Risha murder trial sees the light at last
The trial of the sensational Risha murder case can finally resume as the Children's Act, 2013, has been amended plugging loopholes the defence exploited to stall the proceedings.
Fourteen-year-old Risha was stabbed to death on a footbridge close to her school, Willes Little Flower School in Kakrail, by her stalker Obaidul Kader, 28, in 2016.
The trial had progressed at the Additional Metropolitan Session Judge's Court, Dhaka, and 20 out of 26 witnesses had testified by June 2017 when the defence appealed to the court to transfer the case to Shishu Court.
The defence's ground for the transfer was that Risha was 14 at the time of her murder and two prosecution witnesses were below the age of 18.
Having had the appeal rejected, the defence prayed to the Metropolitan Session Judge's Court and got the case transferred.
The defence successfully stalled the trial drawing the court's attention to the 2013 act. It wrote to the chief justice, requesting him to clear the confusion over the punishment of Obaidul, if found guilty, by the Shishu Court.
The 2013 act gave the sole authority to Shishu tribunals to hold the trial of cases linked to “children in conflict with the law” or “children in contact with the law”. Underage victims and witnesses are considered “in contact with the law”.

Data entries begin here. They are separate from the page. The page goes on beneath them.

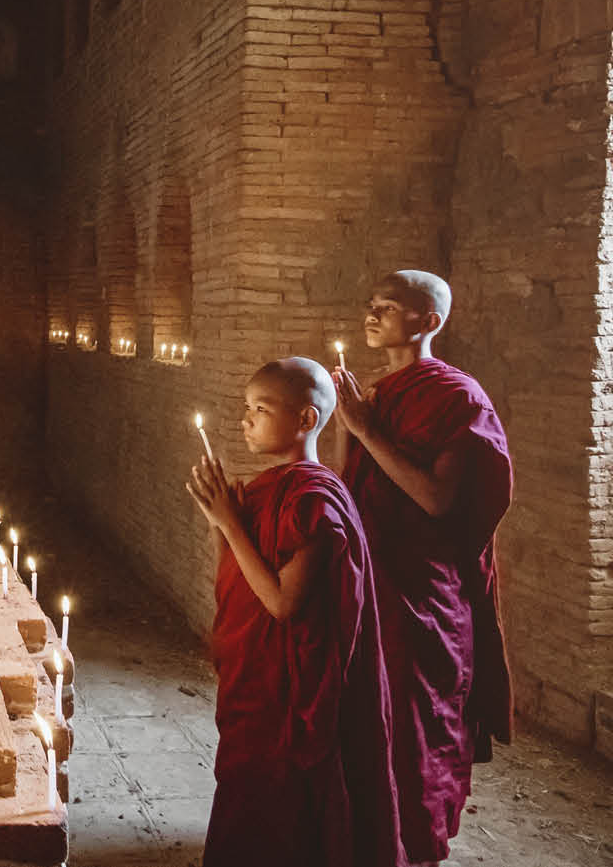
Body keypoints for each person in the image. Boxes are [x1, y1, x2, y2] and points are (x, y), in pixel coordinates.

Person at [187, 358, 402, 867]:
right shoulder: (269, 489)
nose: (246, 420)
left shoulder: (314, 499)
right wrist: (225, 526)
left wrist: (230, 525)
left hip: (293, 692)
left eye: (261, 409)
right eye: (246, 408)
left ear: (306, 420)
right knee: (246, 791)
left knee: (280, 804)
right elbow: (240, 581)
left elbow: (283, 603)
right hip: (259, 680)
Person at [332, 270, 513, 865]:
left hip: (421, 588)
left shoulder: (456, 396)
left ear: (429, 321)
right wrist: (349, 427)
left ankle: (411, 845)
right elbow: (347, 483)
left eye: (389, 306)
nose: (373, 313)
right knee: (358, 716)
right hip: (368, 574)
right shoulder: (375, 394)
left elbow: (436, 498)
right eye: (372, 302)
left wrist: (365, 428)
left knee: (412, 723)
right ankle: (363, 837)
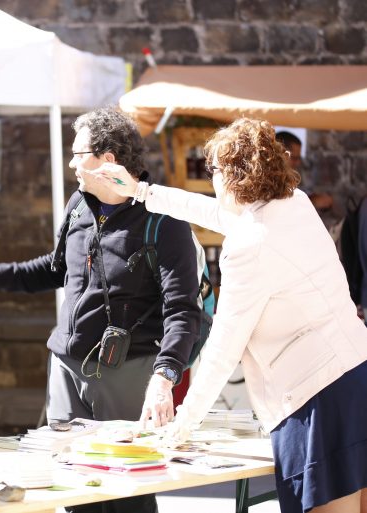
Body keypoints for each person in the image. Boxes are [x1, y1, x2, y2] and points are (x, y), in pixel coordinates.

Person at [83, 118, 367, 513]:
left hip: (319, 396)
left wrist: (182, 426)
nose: (211, 178)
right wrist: (142, 192)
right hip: (354, 374)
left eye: (213, 169)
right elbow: (217, 214)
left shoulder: (251, 245)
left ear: (235, 175)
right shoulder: (293, 204)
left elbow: (222, 348)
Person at [0, 107, 201, 513]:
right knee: (72, 485)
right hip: (66, 368)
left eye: (77, 153)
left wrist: (165, 376)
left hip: (127, 370)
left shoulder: (164, 220)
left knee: (125, 491)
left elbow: (182, 309)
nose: (71, 163)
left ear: (108, 158)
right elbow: (56, 268)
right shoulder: (79, 205)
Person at [276, 131, 334, 212]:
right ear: (281, 155)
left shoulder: (294, 174)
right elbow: (282, 206)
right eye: (294, 158)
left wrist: (314, 198)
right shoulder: (269, 179)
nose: (298, 162)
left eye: (299, 158)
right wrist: (313, 201)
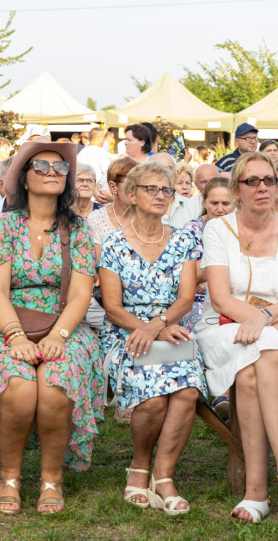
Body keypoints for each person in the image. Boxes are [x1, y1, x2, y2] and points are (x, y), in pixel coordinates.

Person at [0, 141, 104, 515]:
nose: (53, 172)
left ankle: (51, 478)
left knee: (55, 384)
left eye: (61, 168)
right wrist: (14, 334)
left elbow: (81, 295)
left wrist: (59, 335)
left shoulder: (79, 229)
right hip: (5, 323)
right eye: (42, 166)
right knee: (17, 386)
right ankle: (10, 476)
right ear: (23, 178)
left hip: (63, 323)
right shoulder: (4, 226)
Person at [195, 152, 278, 522]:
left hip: (277, 324)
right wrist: (272, 325)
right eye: (252, 181)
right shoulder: (218, 229)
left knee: (257, 365)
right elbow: (220, 297)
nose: (263, 187)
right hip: (224, 325)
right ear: (237, 188)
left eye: (268, 180)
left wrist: (269, 319)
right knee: (268, 348)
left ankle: (258, 492)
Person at [98, 160, 205, 514]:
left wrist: (157, 323)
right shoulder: (113, 243)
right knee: (156, 396)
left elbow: (186, 299)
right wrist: (144, 328)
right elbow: (112, 307)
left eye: (167, 190)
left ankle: (164, 474)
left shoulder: (183, 240)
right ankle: (139, 467)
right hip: (125, 334)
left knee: (188, 386)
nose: (161, 196)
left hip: (169, 329)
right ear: (131, 193)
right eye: (152, 189)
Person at [182, 177, 233, 335]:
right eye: (214, 203)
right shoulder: (192, 230)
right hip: (198, 301)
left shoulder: (241, 230)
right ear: (204, 202)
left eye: (225, 204)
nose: (220, 209)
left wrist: (207, 281)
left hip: (235, 297)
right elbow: (190, 276)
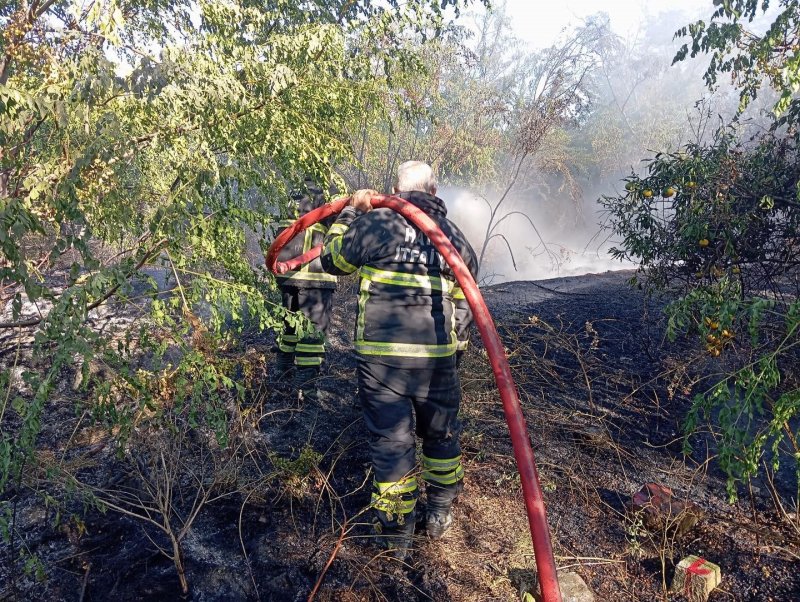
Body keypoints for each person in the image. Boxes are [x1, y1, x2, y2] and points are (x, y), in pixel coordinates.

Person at [320, 161, 478, 559]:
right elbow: (467, 294)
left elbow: (333, 260)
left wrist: (352, 212)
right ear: (435, 190)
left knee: (393, 442)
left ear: (395, 189)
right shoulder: (452, 236)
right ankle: (440, 513)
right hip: (438, 359)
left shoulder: (378, 224)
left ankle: (396, 531)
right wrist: (456, 348)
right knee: (440, 433)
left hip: (383, 359)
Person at [271, 178, 338, 402]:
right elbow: (339, 227)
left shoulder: (287, 187)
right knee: (313, 335)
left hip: (287, 275)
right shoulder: (326, 190)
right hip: (315, 276)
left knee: (289, 327)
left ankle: (282, 374)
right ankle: (306, 388)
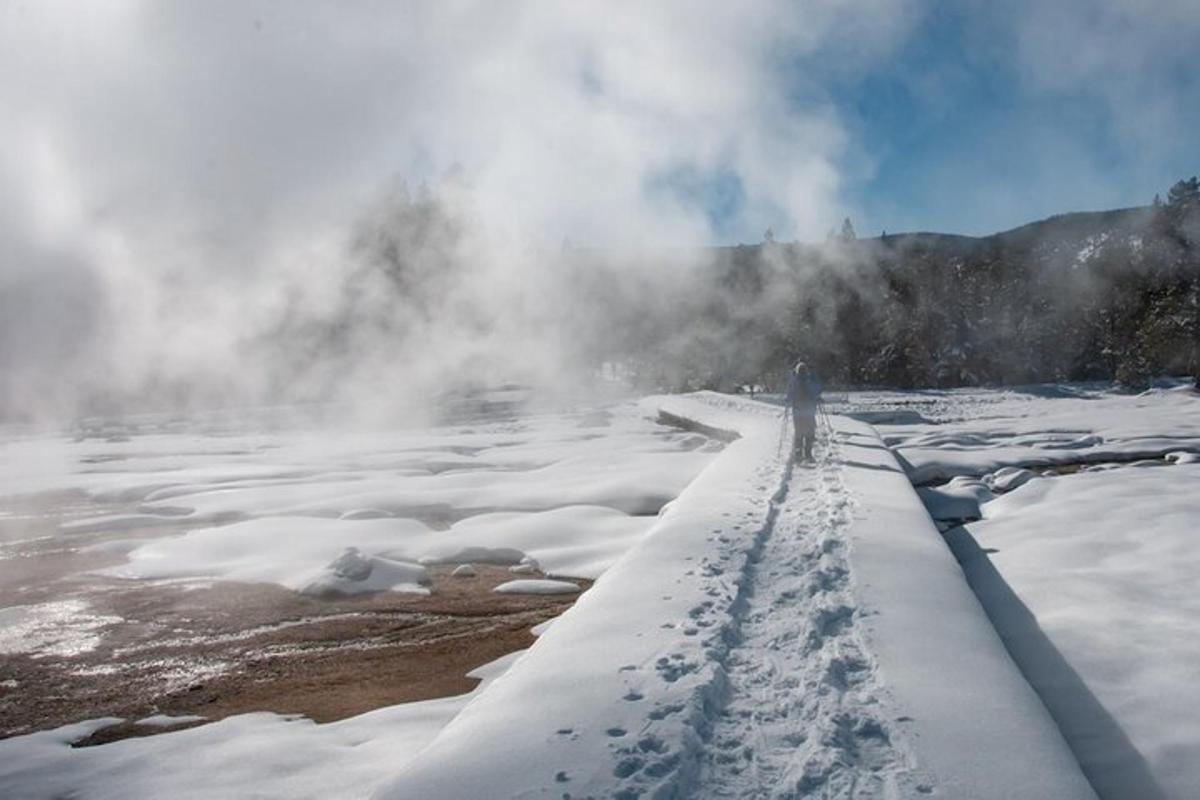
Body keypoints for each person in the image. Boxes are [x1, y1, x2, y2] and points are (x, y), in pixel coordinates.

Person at [785, 360, 822, 462]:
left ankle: (798, 453)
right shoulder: (809, 380)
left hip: (797, 412)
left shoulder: (794, 381)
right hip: (809, 412)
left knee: (799, 432)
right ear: (806, 370)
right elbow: (817, 392)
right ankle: (808, 453)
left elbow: (789, 395)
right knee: (809, 432)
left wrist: (788, 402)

The 2013 act did not specify what punishment an adult accused, if convicted, should be given, as in the case of Risha.
The act was amended and according to a November 14 gazette issued, the Shishu Court would only deal with cases in which a child is “in conflict with the law”.
Following the amendment, there is now no confusion; Shishu Court should not conduct the trial of Risha's murder since the court has the jurisdiction to try only those cases that have children “in conflict with the law” (accused), said lawyer Ataullah Nurul Kabir, from Amrai Pari, an alliance to end violence against women.
And the adult accused should be tried under the relevant law depending on the crime he or she allegedly committed, he said.
Fahmida Akhter Rinky, who represents Risha's parents in the case, told The Daily Star over the phone on January 16 that the case was waiting to be sent to a relevant court from the Shishu Court.
The gazette on the amendments says all cases that are under trial or being prepared for trial with charges brought against children should be transferred to Shishu Court within 90 working days from the enforcement of the Children's [Amendment] Act, 2018. If not possible, the timeframe might be extended for another 45 working days.
There should be no separate Shishu tribunal. Instead, the Women and Children Repression Prevention tribunals will act as Shishu tribunals while overseeing trial of a case under the Children's Act.
If a district did not have any such court, the District and Session Judge's Court would play the role of the tribunal.
In instances when children and adults have committed a crime together, police reports or probe reports should be prepared separately for children and for adults.
Courts should hold the trial of the children “in conflict with the law” under the Children's Act and adults should be tried under the relevant law by any court with the jurisdiction.